The Iranian presidential election unsurprisingly resulted in victory for Ebrahim Raisi, reportedly the favorite of Iranian Supreme Leader Ayatollah Khamenei. Raisi’s election could clear a domestic Iranian political obstacle to concluding an agreement that would bring the United States and Iran back into the landmark 2015 nuclear agreement, the Joint Comprehensive Plan of Action (JCPOA), commonly known as the Iran deal. Yet serious disagreements over core nuclear issues continue to plague the negotiations, creating some residual uncertainty whether these could be resolved prior to Raisi’s August 3 swearing in. The most important disagreement revolves around the desire to retain the JCPOA as a diplomatic framework that keeps Iran a fair distance from a nuclear breakout capacity.
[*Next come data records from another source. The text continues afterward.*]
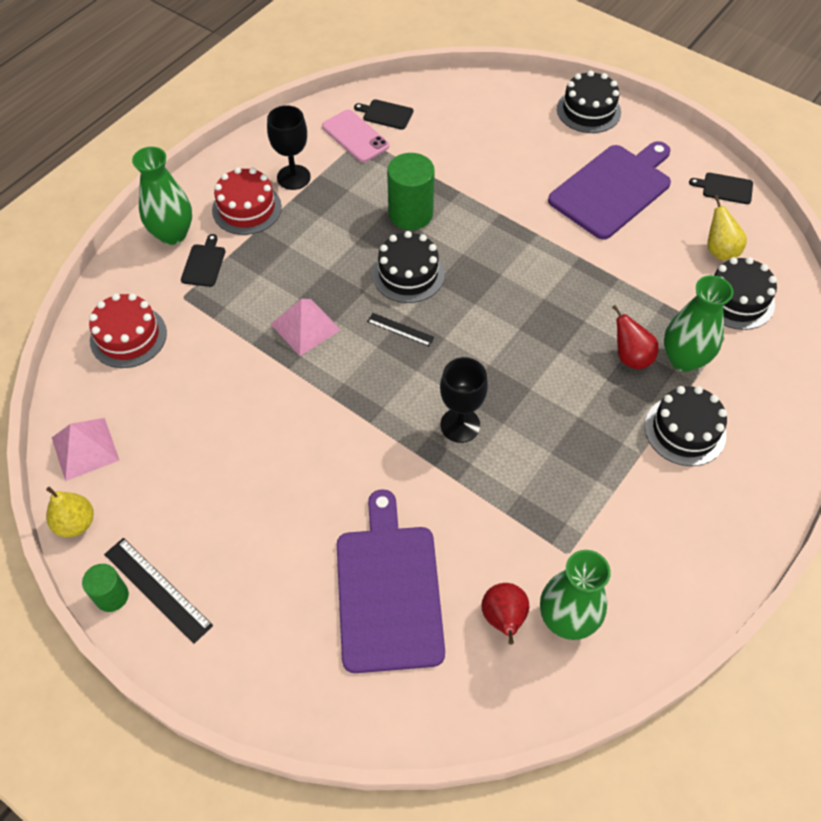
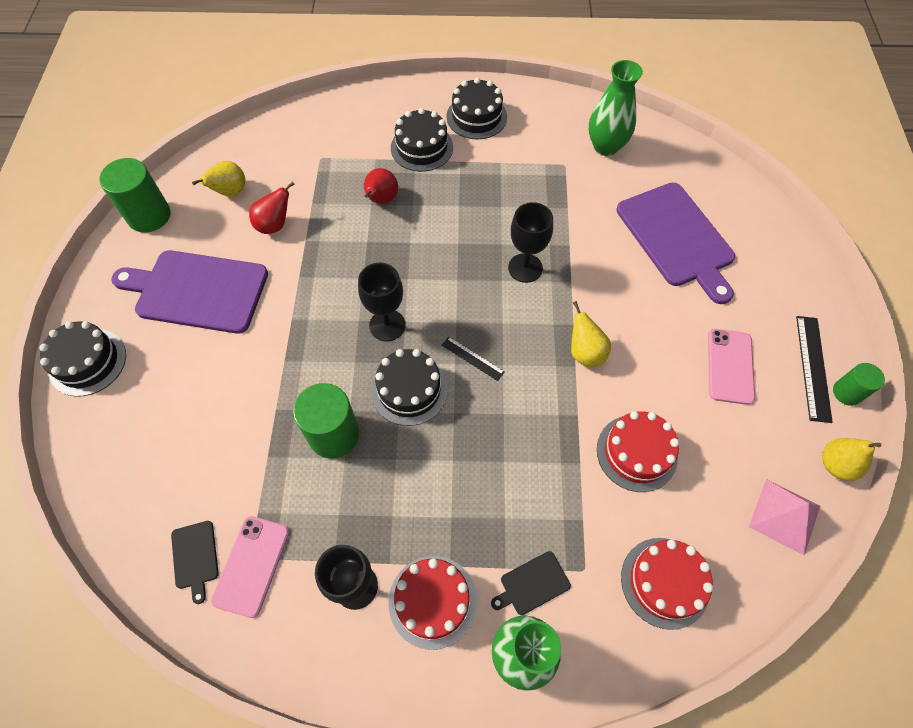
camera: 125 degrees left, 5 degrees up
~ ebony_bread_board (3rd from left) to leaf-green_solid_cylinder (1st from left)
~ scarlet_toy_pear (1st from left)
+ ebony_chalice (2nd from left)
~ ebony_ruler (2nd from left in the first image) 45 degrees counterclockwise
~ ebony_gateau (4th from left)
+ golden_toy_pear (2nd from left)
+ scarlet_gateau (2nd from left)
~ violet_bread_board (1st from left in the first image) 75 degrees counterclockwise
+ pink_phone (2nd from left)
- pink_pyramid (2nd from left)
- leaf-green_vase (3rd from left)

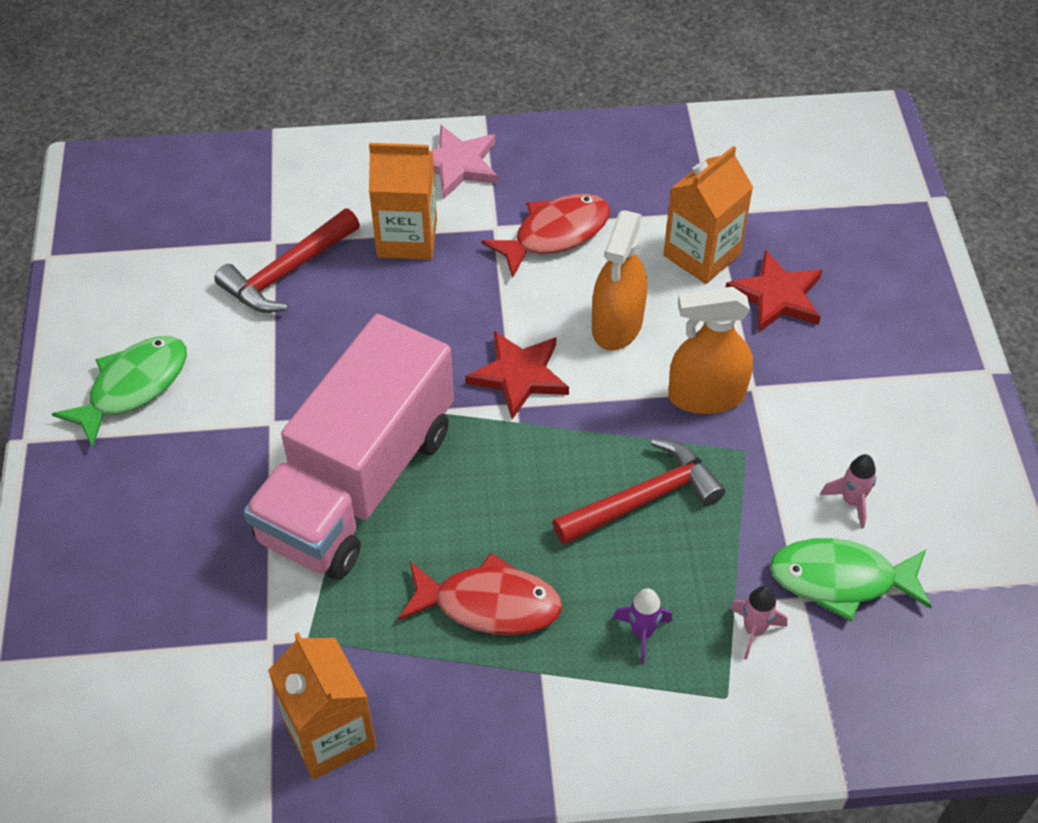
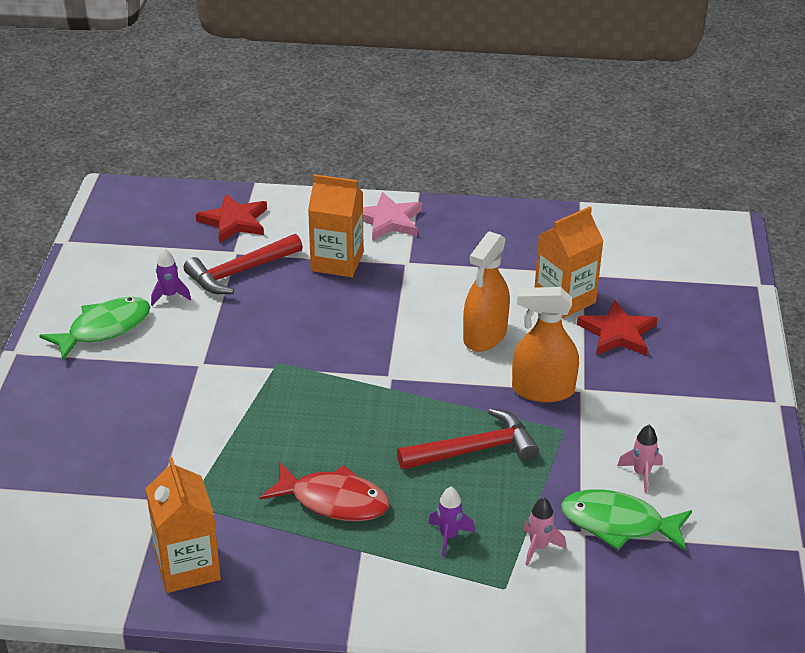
camera: 10 degrees right, 15 degrees down
+ violet_rocket (1st from left)
~ scarlet_star_shape (1st from left)
- pink_lorry
- scarlet_fish (2nd from left)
Since U.S. President Joe Biden assumed office in January, the nominal goal of all the negotiating parties—the United States, Iran, China, the EU, France, Russia, and the UK—has been to find a formula that allows all sides to reassume their original commitments under the JCPOA. After a series of U.S. concessions, the sequence of the respective steps everyone must take is no longer an issue. Similarly, Iran has reluctantly come to accept that not all sanctions imposed on Iran by former president Donald Trump’s administration can be waived. What still stands in the way of an agreement is profound divergence on what countries’ respective obligations would be under the revived deal. The gravest challenge is rooted in the nuclear progress Iran has been able to make in response to the Trump administration’s unilateral abrogation of the agreement. Iran has used the period since 2018 to develop, test, and deploy over one thousand advanced centrifuges that dramatically shorten the time it would need to reach a bomb’s worth of fissile material, and is now enriching uranium to levels that have no plausible peaceful use. Conceivably, Iran could produce a weapon’s worth of nuclear material in a few months, much less than the one-year “breakout” standard (the time estimated for Iran to enrich enough uranium for one nuclear weapon) that the JCPOA was designed to achieve.